More woes later befell the business when the company encountered aircraft maintenance issues and the drying up of investor funds.
What would Rahman do differently if he could do it all again?
“I’ve learnt so many lessons. A lot of the problems came from a shortage of funding. I’ve learned that liquidity is so important,” the CEO says, “Initially I thought I would raise some funding and stretch it out as much as possible. Liquidity is literally the bloodline of any company – not just aviation. We need to be more cautious and make sure we have contingencies after contingencies.
“I’ve also learned that having a solid team that really believes in what you’re doing is critical. It’s important to put together a team that is energetic and solution driven.”
Amid these lessons, Rahman says he will be ‘pivoting’ his business to become a travel service provider rather than an airline company.
“The reality is I’m an entrepreneur, I want to make a success of something and I’ve had investors back me who have faith in me. They are anticipating return on investment and I still plan to deliver it,” he says.
“I could say I’m going to close shop but we have carried on and reevaluated the business model.”
After carrying out focus groups to gauge interest, Rahman says he will launch a halal-focused full service travel agency in the next three to six months.
Self-styled ‘Halal Richard Branson’ Kazi Rahman.
“After our setbacks, it became clear that’s what we need to do. This is a low-cost strategy to move forward,” he says.
“If you want to stay in the game in business, then you have to remain fluid and be able to rethink strategy. We had to go back to the drawing board and really think,” says Rahman.
“So many airlines are failing and going bankrupt because of coronavirus… this is a scary thought to me, going into a game where it’s so negative.”
Rahman plans to tap into the solid long-term projections for halal tourism, despite the current backdrop of a severely depressed global travel market.
According to the State of the Islamic Economy Report 2018/2019, Muslim travellers around the world are hungry for travel experiences and this is driving the sector’s colossal growth. Prior to the coronavirus pandemic, the report predicted that global Muslim spend on travel will grow to $274 billion by 2023, up from $177 billion in 2017.
The new apparition of Firnaz Airways will offer high-end full-service travel packages with a halal bent, says Rahman. The firm will charter VIP aircraft between 30 and 65 feet for flights to halal-friendly locations in Europe, as well offer hotel packages, butler services, live onboard entertainment, and city tours.
Rahman says the newly pivoted company will focus on Muslim and Asian HNWIs.
The firm will offer three tiers of service: flight only; flight plus accommodation; and a VIP bells-and-whistles option with butler service and guided tours.
“We want to cater for halal-friendly travellers, this is going to be our sweet spot.
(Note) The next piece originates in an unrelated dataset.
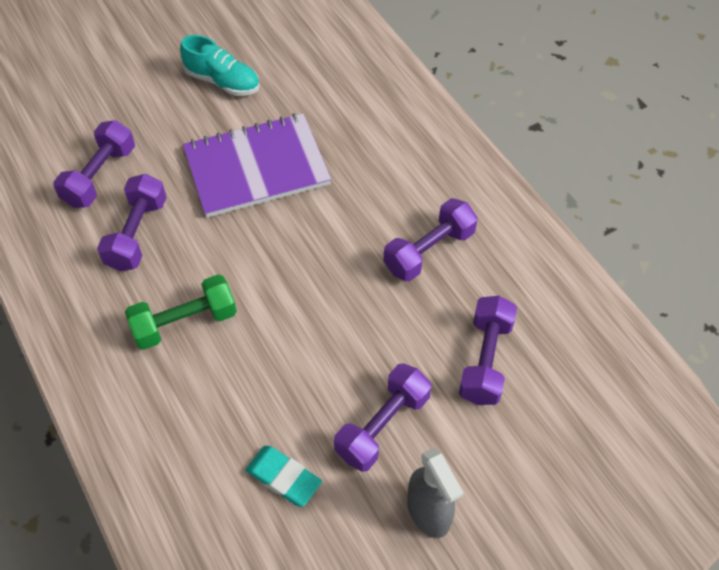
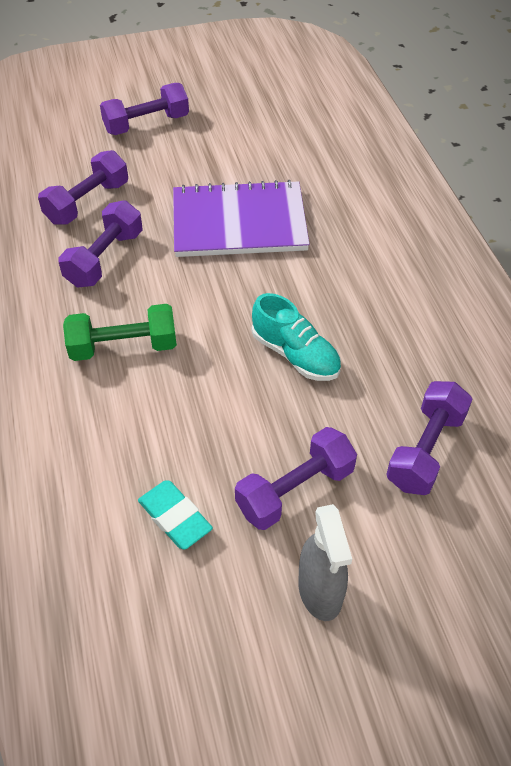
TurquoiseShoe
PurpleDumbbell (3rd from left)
People are craving this. Each package is a very high-end product –it’s a full service experience,” he says.
“The products will likely cost between £2,000–3,000. This is the level of service we are looking to offer. It’s definitely not for everyone, it is a hard sell, but there are a group of travellers who are looking for these types of services.
“We are planning these flights from 2021… what we have done in the past is we have rushed into things but this time we really want to get it right. I think it’s very much achievable.”